C'est arrivé près de chez vous
« Pigeon, oiseau à la grise robe / dans l’enfer des villes / à mon regard tu te dérobes... / tu es vraiment le plus agile ». Personne n’a oublié le poème de Ben, petit tueur bruxellois suivi par une équipe de télévision locale dont les membres, très vite, deviennent complices de ses actes meurtriers.
Présenté à Cannes en 1992, soit la même année que Reservoir Dogs, C’est arrivé près de chez vous fit l’effet d’une bombe et révéla Benoît Poelvoorde, acteur génial qui fera la carrière que l’on sait.
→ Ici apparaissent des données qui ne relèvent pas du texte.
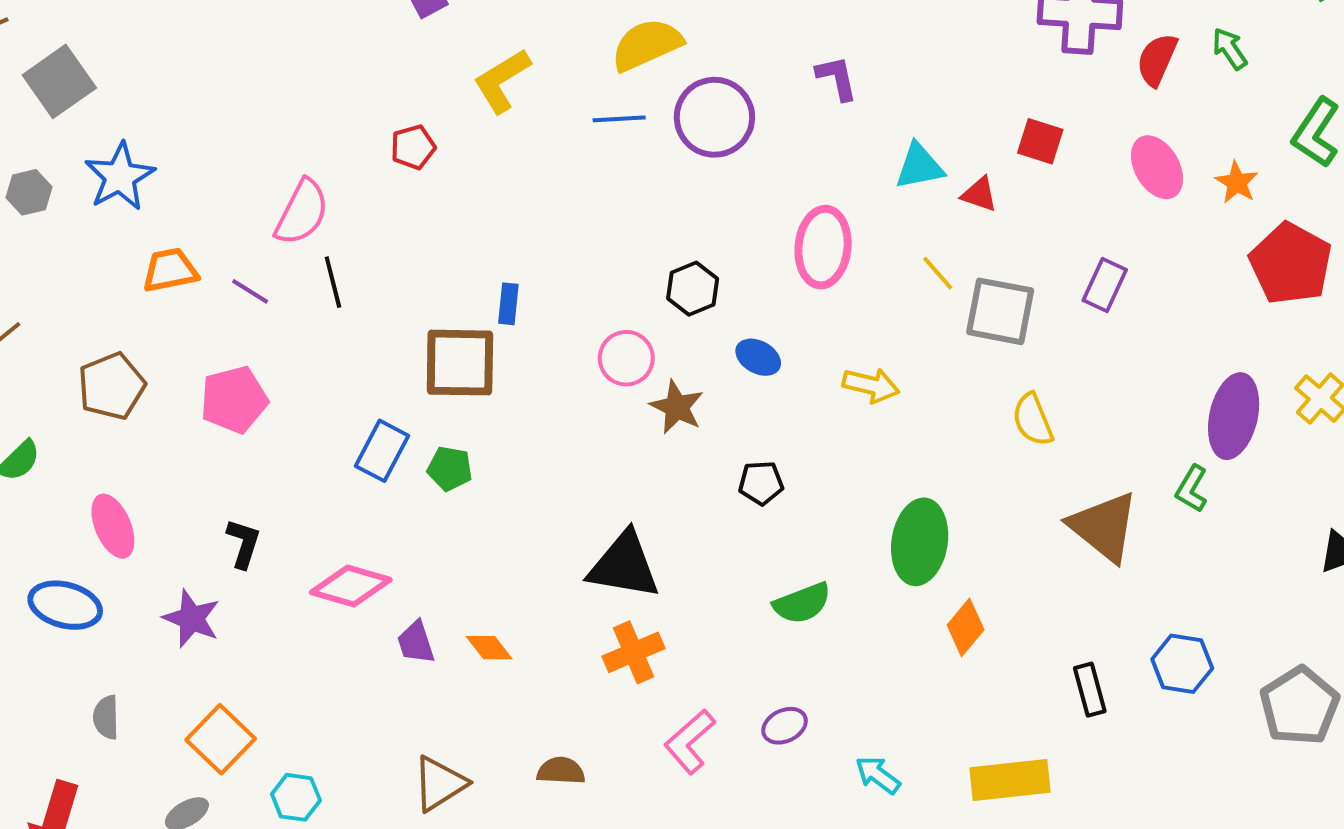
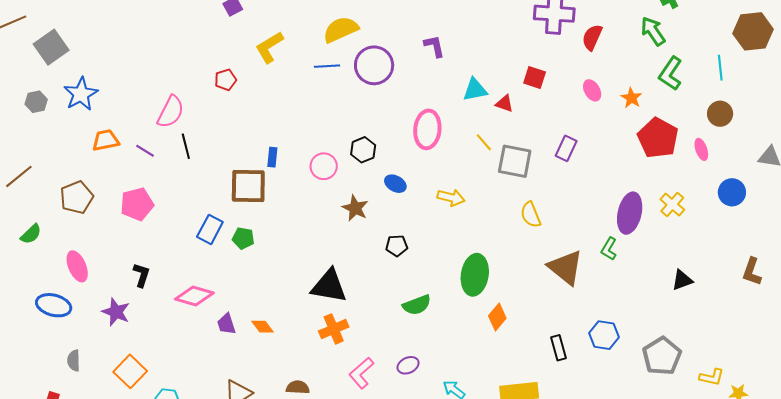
green arrow: (1230, 49) -> (653, 31), moved, size x1.4
pink ellipse: (1157, 167) -> (592, 90), size x0.7
pink circle: (626, 358) -> (324, 166), moved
Le premier film fauché de ces trois amis d’école reste, encore aujourd’hui, l’un des pamphlets les plus drôles et radicaux jamais réalisés sur les contradictions de nos sociétés modernes, de leurs rapports à la violence, au voyeurisme et au rôle ambigu des médias.
Tueur candide, poète à ses heures perdues, adepte de monologues interminables, Ben constitue le centre de gravité troublant de ce film aux allures de faux documentaire. Tourné en noir et blanc, caméra à l’épaule et en famille (la véritable grand‑mère de Poelvoorde apparaît sous ses propres traits), C’est arrivé près de chez vous commence dans l’humour noir, voire macabre, mais dérive lentement vers le glauque, manière pour les réalisateurs de prendre au piège ces spectateurs confortablement installés dans le spectacle d’une violence effroyable mais ludique.
En 1992, nul doute que Poelvoorde et ses compères possèdent quelques longueurs d’avance sur le devenir de la télévision, son obsession des tranches de vie et la complaisance avec laquelle elle traite aujourd’hui les faits divers. Un film ovni qui n’a rien perdu de sa puissance.